Les mentions comme "consultation très en retard, explications peu claires" ou "je n'ai pas été content du suivi, j'ai manqué d'écoute" pourraient ainsi être tolérées, à condition qu'elles soient justes et que le médecin puisse y répondre. Dès l'instant où ce type de commentaires se répète et peut avoir un impact sur la réputation de ce professionnel de santé, ce dernier peut avoir intérêt à y répondre.
Si les auteurs de ces propos sont identifiables, le professionnel mis en cause peut tenter d'apaiser les tensions en prenant contact avec eux pour s'expliquer et, si besoin, s'excuser.

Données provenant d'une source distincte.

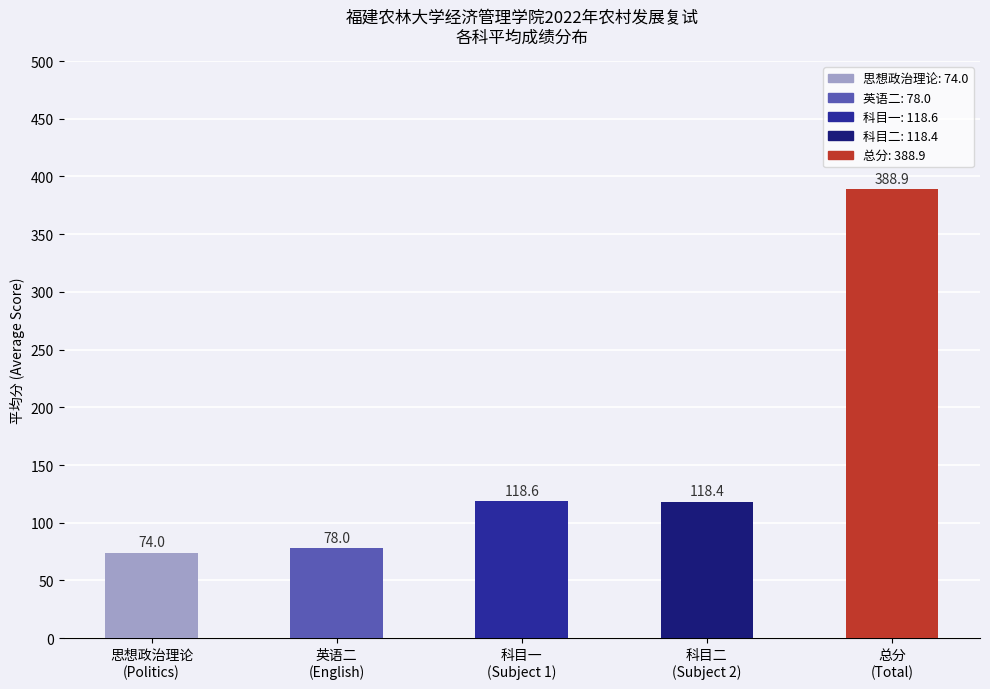

What is the average value of the 总分 series?

389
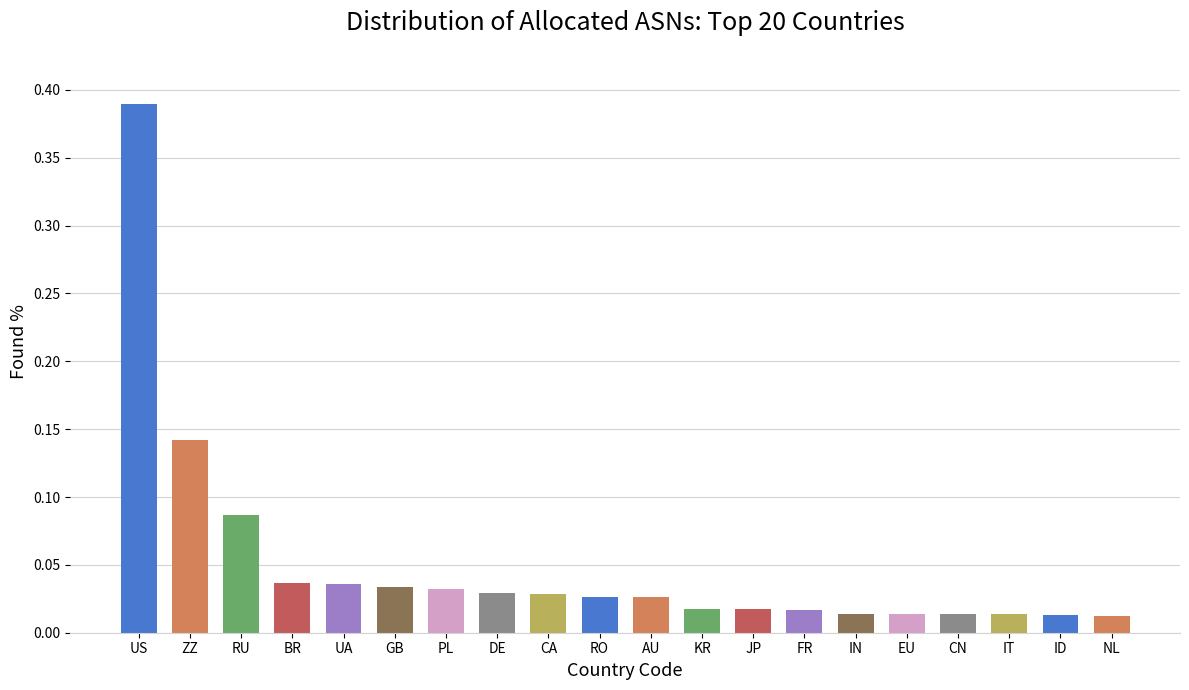

Between NL and JP, which is larger?

JP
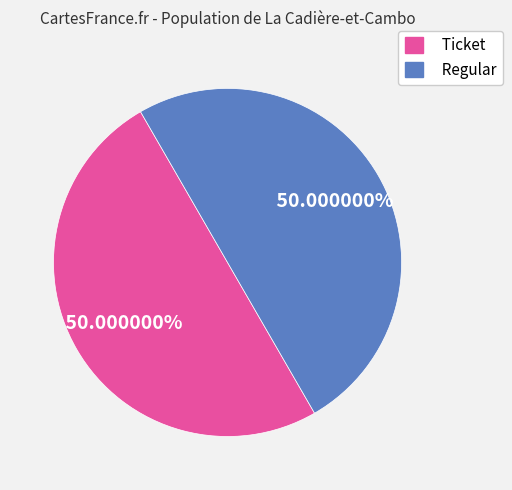

Count the number of slices in the pie.

2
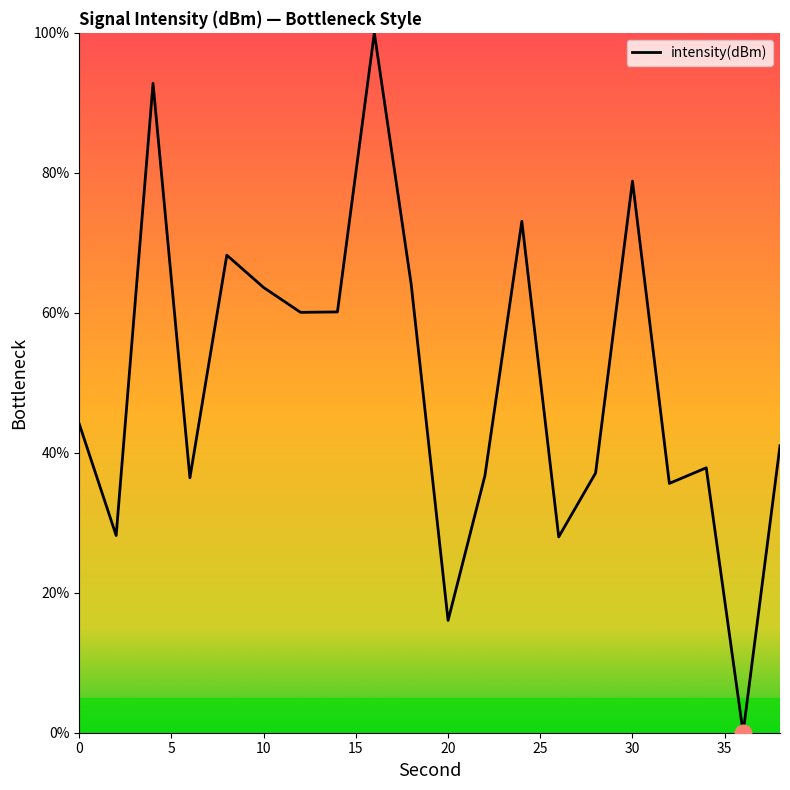

What is the greatest value displayed?

100.0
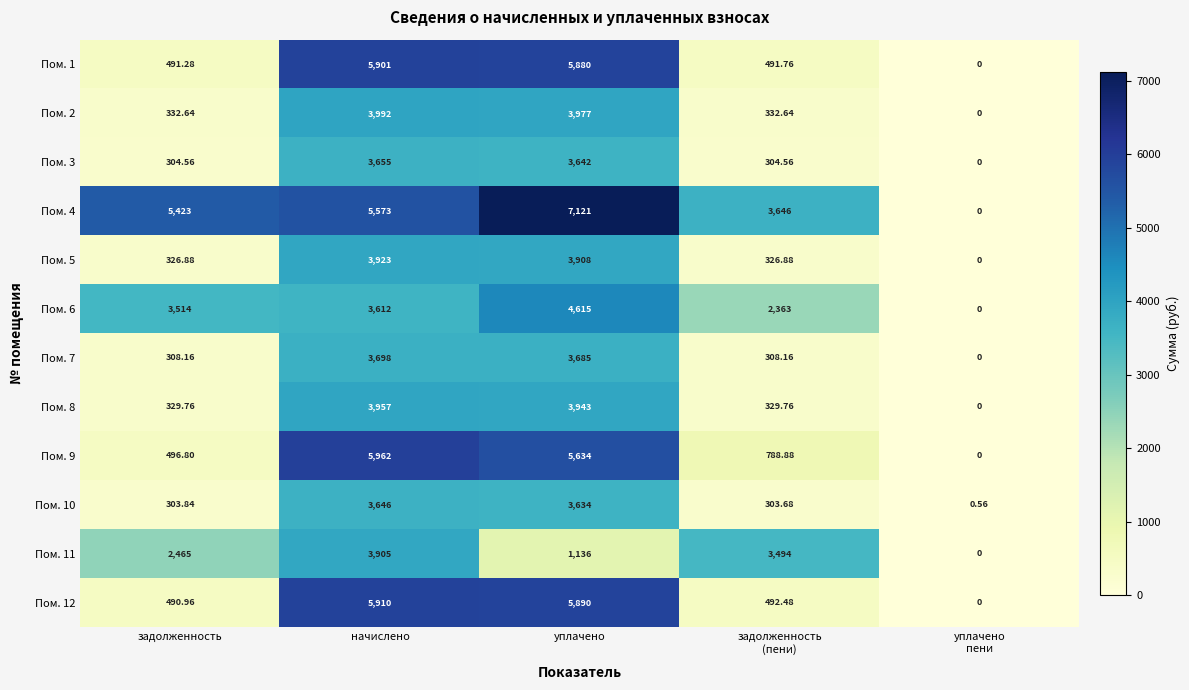

Between задолженность and задолженность
(пени), which series saw the biggest shift?

Пом. 4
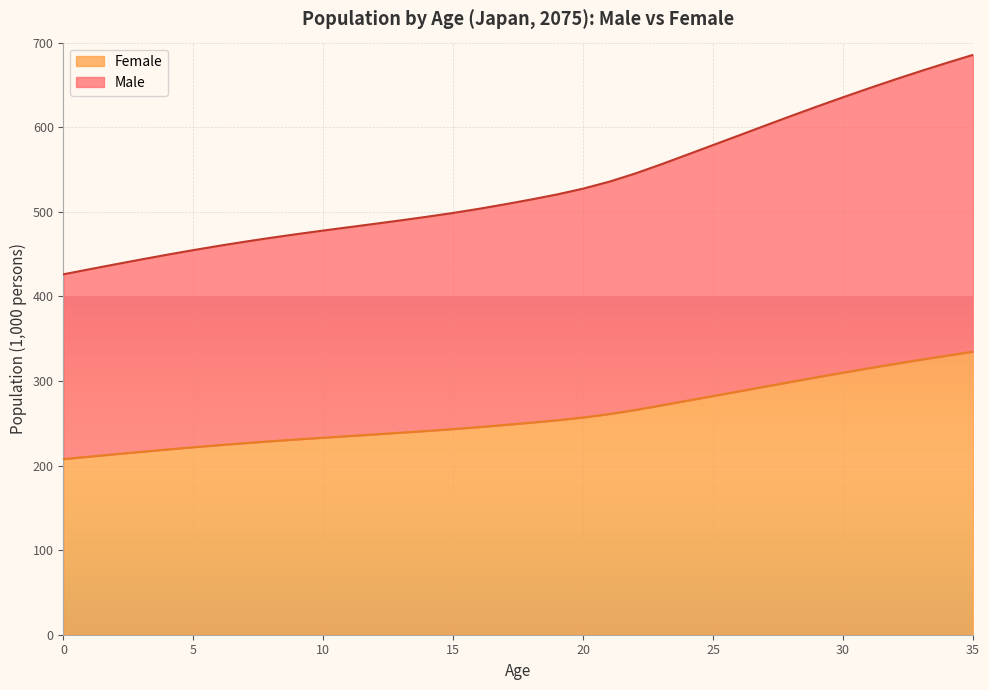

Is the value of Male at 32 greater than the value of Female at 31?

Yes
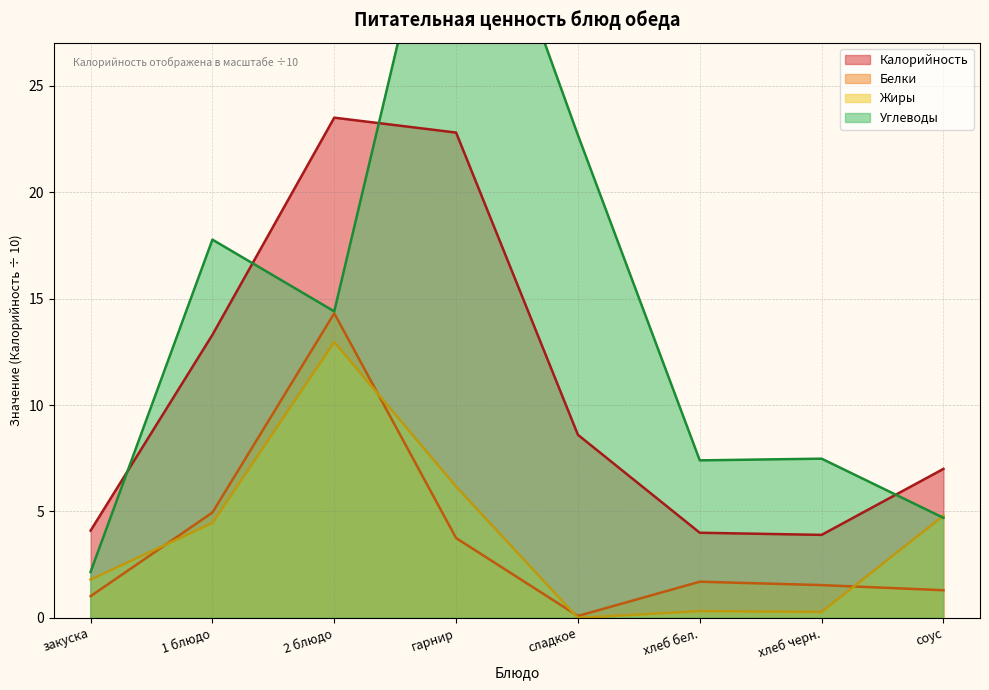

What is the value of the Белки point at the 8th from the left?

1.3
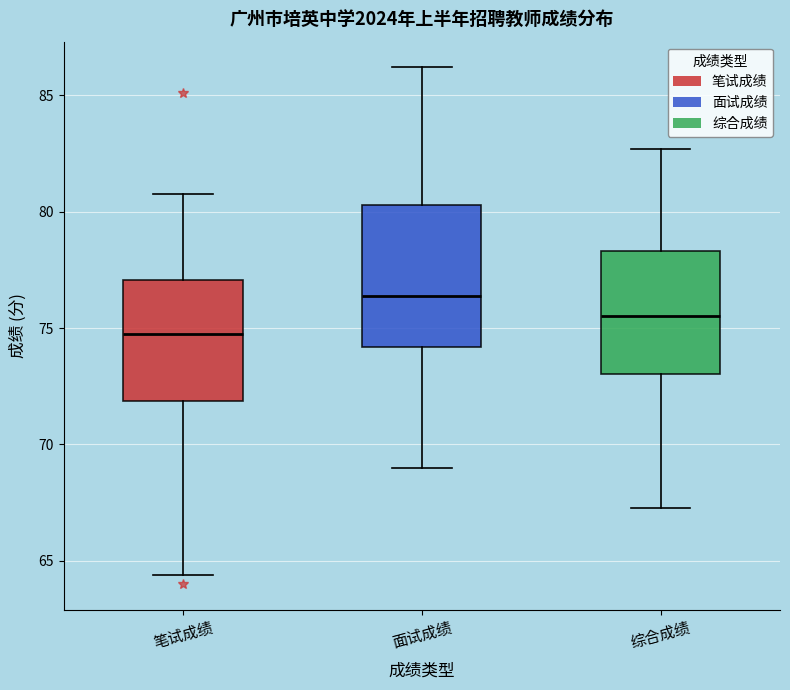

Reading left to right, transcribe this box plot: for each box, give where its median line is, the range the box spans, and where its two whiskers end, as read against the y-axis. The values are not printed on the chart, so give them approximately, as read against the axis.

笔试成绩: median 75.0, box 72.0 to 77.0, whiskers 64.5 to 81.0
面试成绩: median 76.5, box 74.0 to 80.5, whiskers 69.0 to 86.0
综合成绩: median 75.5, box 73.0 to 78.5, whiskers 67.5 to 82.5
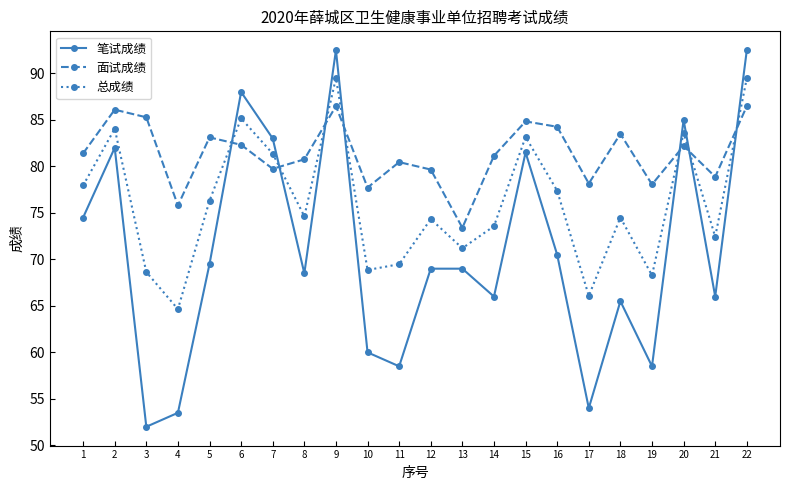

How many lines are shown in the chart?

3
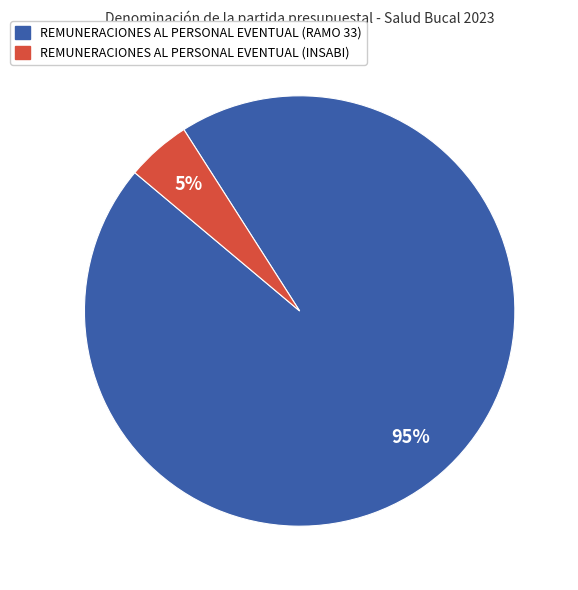

Is the sum of REMUNERACIONES AL PERSONAL EVENTUAL (RAMO 33) and REMUNERACIONES AL PERSONAL EVENTUAL (INSABI) greater than half?

Yes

En aucun cas, et même s'il en est tenté, il ne doit céder à la colère, qui est souvent mauvaise conseillère, mais, au contraire, rester courtois et empathique.
Si l'auteur de l'avis utilise un pseudonyme et n'est donc pas toujours reconnaissable, la réponse doit rester factuelle et générale, en sachant qu'il n'est jamais obligatoire de répondre à un commentaire négatif, à plus forte raison s'il est isolé et non identifiable. En tout état de cause, et même si cela peut sembler injuste, la liberté d'expression peut permettre à un patient mécontent de déposer un avis négatif, à condition que ses propos ne relèvent ni de la diffamation, ni de l'injure, ni de la discrimination, ni du dénigrement, ni de l'incitation à la haine.